Espera junto al hombre de bronce
Ocurrió en el aeropuerto de Barajas... Se va. Se va, ya no tiene remedio. Tú estás allí, a su lado, intentando sonreír, consiguiendo sólo una mueca patética. Le acompañas a facturar el equipaje. Sus maletas desaparecen por aquella boca hacia la nada. Las pantallas, nerviosas de tanto mensaje, anuncian el retraso de su vuelo. Agradeces la tregua. Hablar todavía un rato, aunque sabes que sólo diréis mentiras: tú no puedes gritar quédate y él no puede susurrar en tu oído volveré. Su mente se ha ido con sus cosas facturadas, está en otra parte y tú estás ya con su ausencia.Por fin la orden de embarcar -¿embarcar en un avión?-. Te das cuenta de que la esperabais impacientes, la deseabais, para acabar ese momento irreal que no os pertenecía a ninguno de los dos. Le sigues hasta la azafata. El último abrazo, ¿a quién? Quizás a su fantasma. O a ti misma.
Desaparece, agitando sus ojos y su mano como despedida, en aquel pasillo extraño que igual podía llevar a un quirófano o un laboratorio de hibernación, a un infierno o un paraíso desconocidos. Te quedas sola, frente a la eterna sonrisa de la azafata que no tiene ni puta idea de lo que pasa, en el mundo irreal y rectilíneo del aeropuerto, hecho de brillos, de despedidas y encuentros.Han pasado tres meses, cinco días y catorce horas. Aún sigues aquí, en Barajas. Te falta valor para volver a Madrid, al barrio, a los amigos, a las preguntas y los consuelos. No esperas su vuelta, ni mucho menos, no volverá, y si lo hiciera no sería el mismo. El aeropuerto es un lugar en ninguna parte, cerca y lejos de todo, ideal para mantener tu vida en suspenso.

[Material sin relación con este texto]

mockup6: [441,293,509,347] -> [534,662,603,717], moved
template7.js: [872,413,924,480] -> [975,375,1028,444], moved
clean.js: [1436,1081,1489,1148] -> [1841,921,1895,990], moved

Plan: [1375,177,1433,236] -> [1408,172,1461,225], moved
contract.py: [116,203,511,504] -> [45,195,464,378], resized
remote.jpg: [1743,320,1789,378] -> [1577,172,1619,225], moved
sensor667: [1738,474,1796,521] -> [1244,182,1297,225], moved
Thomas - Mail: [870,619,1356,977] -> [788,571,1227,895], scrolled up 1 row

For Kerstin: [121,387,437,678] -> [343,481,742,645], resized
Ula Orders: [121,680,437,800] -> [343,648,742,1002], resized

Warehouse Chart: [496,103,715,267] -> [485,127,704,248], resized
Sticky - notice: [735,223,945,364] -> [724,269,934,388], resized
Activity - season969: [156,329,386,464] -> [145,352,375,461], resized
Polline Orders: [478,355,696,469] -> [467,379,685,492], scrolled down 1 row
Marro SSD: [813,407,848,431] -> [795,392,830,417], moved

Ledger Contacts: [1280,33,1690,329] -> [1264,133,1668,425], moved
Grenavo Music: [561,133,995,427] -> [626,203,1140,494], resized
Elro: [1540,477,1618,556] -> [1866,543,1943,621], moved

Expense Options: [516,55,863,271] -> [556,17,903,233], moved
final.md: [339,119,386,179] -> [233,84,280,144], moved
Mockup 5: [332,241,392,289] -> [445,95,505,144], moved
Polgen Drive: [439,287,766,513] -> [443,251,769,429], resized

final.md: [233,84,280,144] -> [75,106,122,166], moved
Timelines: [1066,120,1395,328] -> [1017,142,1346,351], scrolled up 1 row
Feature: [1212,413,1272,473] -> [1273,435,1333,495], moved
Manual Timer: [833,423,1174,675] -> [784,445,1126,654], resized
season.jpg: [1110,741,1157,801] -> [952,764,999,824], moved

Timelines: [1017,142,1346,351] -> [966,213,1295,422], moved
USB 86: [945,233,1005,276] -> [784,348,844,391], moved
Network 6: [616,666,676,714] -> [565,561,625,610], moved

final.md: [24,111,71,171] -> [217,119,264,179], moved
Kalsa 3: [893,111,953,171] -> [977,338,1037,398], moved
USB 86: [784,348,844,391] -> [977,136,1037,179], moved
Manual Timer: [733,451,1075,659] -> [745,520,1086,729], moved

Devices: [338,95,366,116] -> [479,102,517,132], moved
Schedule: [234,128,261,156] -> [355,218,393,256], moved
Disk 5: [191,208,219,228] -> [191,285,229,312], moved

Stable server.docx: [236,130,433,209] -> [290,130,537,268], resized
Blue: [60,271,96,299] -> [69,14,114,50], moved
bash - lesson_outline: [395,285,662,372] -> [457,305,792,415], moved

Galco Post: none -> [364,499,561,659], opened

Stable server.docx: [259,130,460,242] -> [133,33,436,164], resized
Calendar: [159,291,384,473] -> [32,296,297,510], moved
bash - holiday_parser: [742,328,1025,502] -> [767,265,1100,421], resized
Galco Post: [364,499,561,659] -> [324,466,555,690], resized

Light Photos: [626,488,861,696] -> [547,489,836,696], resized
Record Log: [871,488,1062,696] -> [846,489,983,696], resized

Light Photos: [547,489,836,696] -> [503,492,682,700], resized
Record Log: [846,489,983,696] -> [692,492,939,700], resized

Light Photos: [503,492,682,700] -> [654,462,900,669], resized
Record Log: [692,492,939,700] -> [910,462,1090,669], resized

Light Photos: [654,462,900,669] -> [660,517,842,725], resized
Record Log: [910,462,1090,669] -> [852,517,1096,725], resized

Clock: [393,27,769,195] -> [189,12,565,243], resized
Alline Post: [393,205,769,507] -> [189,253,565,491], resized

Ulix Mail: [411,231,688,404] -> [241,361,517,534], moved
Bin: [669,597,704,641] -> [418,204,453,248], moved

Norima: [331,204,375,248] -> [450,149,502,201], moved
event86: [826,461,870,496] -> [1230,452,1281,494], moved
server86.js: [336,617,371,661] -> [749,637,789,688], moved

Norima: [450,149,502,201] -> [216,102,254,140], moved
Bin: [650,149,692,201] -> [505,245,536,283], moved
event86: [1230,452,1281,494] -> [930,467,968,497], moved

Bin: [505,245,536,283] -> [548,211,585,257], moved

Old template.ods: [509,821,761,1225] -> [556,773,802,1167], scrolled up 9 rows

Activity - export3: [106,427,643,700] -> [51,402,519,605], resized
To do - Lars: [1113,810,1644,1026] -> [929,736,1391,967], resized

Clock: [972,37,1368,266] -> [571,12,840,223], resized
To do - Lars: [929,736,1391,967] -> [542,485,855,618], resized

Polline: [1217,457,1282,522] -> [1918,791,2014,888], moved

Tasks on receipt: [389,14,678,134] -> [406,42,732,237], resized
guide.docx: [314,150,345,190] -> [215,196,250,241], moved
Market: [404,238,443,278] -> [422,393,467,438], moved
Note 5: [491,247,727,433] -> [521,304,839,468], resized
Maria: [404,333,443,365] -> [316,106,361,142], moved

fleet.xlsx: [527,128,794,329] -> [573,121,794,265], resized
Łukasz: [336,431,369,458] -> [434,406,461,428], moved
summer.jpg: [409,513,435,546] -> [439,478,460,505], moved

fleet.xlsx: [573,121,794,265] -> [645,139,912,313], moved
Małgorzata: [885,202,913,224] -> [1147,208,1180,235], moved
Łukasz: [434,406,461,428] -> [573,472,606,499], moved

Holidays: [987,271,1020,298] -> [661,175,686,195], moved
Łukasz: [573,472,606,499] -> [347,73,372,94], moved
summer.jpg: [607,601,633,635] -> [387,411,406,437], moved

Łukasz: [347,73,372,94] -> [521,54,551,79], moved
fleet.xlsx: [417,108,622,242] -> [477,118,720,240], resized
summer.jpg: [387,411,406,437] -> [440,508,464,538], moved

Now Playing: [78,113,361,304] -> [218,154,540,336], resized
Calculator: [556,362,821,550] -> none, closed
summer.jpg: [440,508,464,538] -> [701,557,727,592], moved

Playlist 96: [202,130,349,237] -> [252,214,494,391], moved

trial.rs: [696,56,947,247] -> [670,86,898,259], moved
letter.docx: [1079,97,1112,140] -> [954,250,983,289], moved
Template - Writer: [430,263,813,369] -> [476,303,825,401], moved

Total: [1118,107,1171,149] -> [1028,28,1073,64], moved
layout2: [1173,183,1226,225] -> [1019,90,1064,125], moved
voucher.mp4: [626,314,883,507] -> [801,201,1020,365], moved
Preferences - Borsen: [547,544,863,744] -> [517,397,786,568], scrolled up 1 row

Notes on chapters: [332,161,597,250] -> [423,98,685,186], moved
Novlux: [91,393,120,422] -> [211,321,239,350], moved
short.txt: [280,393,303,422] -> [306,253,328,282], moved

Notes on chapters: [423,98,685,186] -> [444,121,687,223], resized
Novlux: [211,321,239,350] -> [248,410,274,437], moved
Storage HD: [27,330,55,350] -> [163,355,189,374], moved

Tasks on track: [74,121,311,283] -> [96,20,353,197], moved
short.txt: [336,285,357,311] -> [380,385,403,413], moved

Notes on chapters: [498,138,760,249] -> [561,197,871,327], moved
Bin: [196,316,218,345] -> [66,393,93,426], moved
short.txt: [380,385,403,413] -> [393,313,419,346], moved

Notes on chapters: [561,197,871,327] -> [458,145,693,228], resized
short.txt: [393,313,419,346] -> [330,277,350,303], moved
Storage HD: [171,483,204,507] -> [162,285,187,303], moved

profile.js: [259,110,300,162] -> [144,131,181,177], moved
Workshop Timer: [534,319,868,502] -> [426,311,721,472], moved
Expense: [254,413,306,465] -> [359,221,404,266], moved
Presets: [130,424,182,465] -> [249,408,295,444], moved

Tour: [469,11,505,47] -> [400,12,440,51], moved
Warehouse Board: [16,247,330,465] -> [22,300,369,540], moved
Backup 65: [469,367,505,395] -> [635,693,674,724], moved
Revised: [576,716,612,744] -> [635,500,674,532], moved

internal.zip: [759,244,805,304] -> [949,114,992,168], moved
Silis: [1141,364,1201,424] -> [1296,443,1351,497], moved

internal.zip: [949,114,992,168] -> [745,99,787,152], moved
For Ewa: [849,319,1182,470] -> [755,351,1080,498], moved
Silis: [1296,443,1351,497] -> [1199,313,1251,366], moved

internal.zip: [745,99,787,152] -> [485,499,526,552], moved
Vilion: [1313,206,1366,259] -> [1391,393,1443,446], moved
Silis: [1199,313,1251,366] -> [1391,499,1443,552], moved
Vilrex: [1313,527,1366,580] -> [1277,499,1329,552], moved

Para los viajeros eres una más, que espera como ellos el momento de empezar de nuevo en un mundo diferente y lejano, a la vuelta de la esquina del tiempo. Los empleados te miraban extrañados los primeros días, ahora se han acostumbrado, te saludan y a veces alguno hasta te invita a un bocadillo o una cerveza. Cuando algún vuelo se retrasa demasiado y la compañía correspondiente ofrece amablemente a los pasajeros un refrigerio, tratando así de entretenerles y que no desesperen, te pones con ellos en la cola y las chicas de información te dan el vale para la comida sin que enseñes billete ni tarjeta de embarque. Por suerte -sólo para ti- los retrasos son cada vez más largos y habituales.
Te he visto esta mañana, sentada junto al hombre de bronce que han colocado en ese banco, irónico y humilde monumento a la paciencia de los usuarios. Dormitabas con la cabeza apoyada en su hombro duro y frío. No he preguntado por ti, pero alguien, notando mis insistentes miradas, me ha contado tu historia reconstruida con lo oído aquí y allá.
No puedo explicar por qué pero, de pronto, he sentido un impulso, me he dirigido al mostrador más próximo y he comprado un pasaje no sé a dónde. He vuelto a vuestro banco y, con cuidado de no despertarse, lo he dejado en tu regazo.
Sé que es imposible, pero juraría que, cuando me alejaba, el hombre de bronce me ha sonreído.